Villa host Manchester City tomorrow aiming to respond from Tuesday's loss when Villas-Boas said they were "aggressive, used long balls and were direct" – something which has angered Lambert.

"That's detrimental to say that. I don't agree with that," he said.

"I don't get that, if you go and look at the stats of how many long balls Chelsea played against us I'm pretty sure we weren't ahead of them. We don't have the players to play long balls, we might just play a long pass but we don't just kick it forward and hope for the best.

"We don't have lads to go and play long, even when Christian (Benteke) plays we don't play long. You can't tell me we're a big side, we're not a big side at all. I don't think that's right.

"We go and try and pass it and play football the right way we try to train the way we play. We work hard to get it back and do the right things and certainly don't kick the ball long.
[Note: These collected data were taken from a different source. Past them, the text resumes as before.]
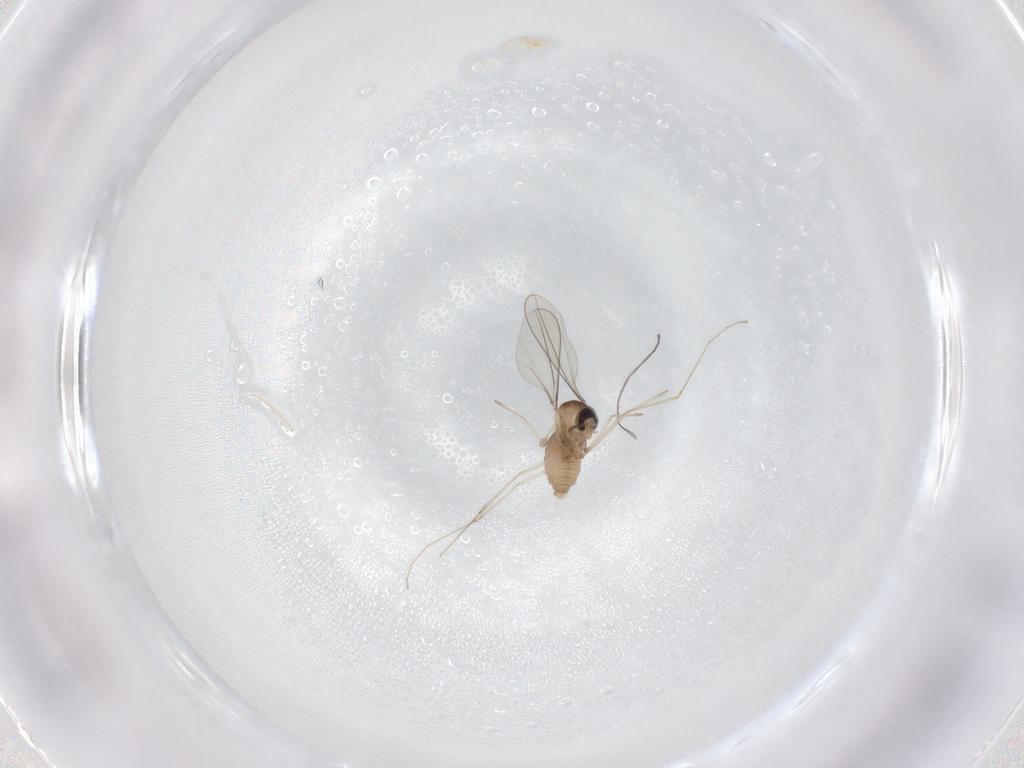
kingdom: Animalia
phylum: Arthropoda
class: Insecta
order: Diptera
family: Cecidomyiidae
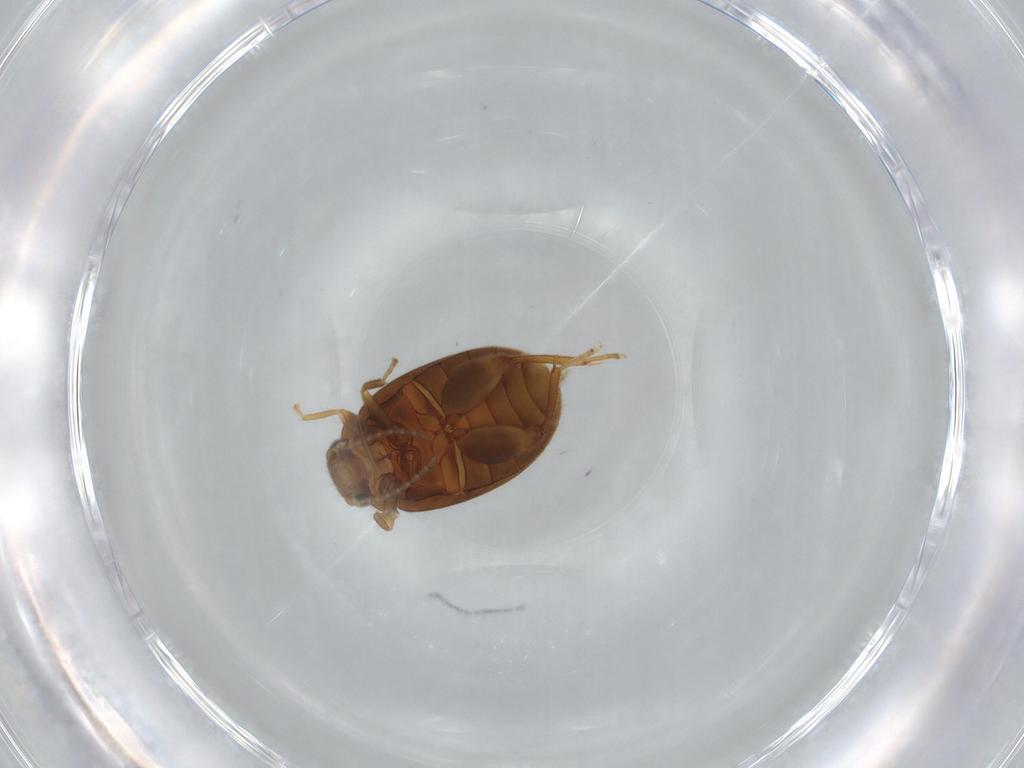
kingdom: Animalia
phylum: Arthropoda
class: Insecta
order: Coleoptera
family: Scirtidae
"You can ask anyone here we don't play long ball football. Gabby Agbonlahor and Andi Weimann for instance, Fabian Delph and Karim El Ahmadi, they are footballers."

Villa are hunting their first Premier League home win of the season after last week's 1-0 win at Norwich ended three straight defeats.

They have lost nine of their last 13 home games and won just five league outings at Villa Park since Lambert took charge last summer.

And the boss knows Villa need to end their home hoodoo to avoid another drop battle.

He added: "We have got to improve that. I don't know how that is because we don't set our stall out any differently.

"We're doing it the harder way, by winning away, it's strange but it's something we have to put right."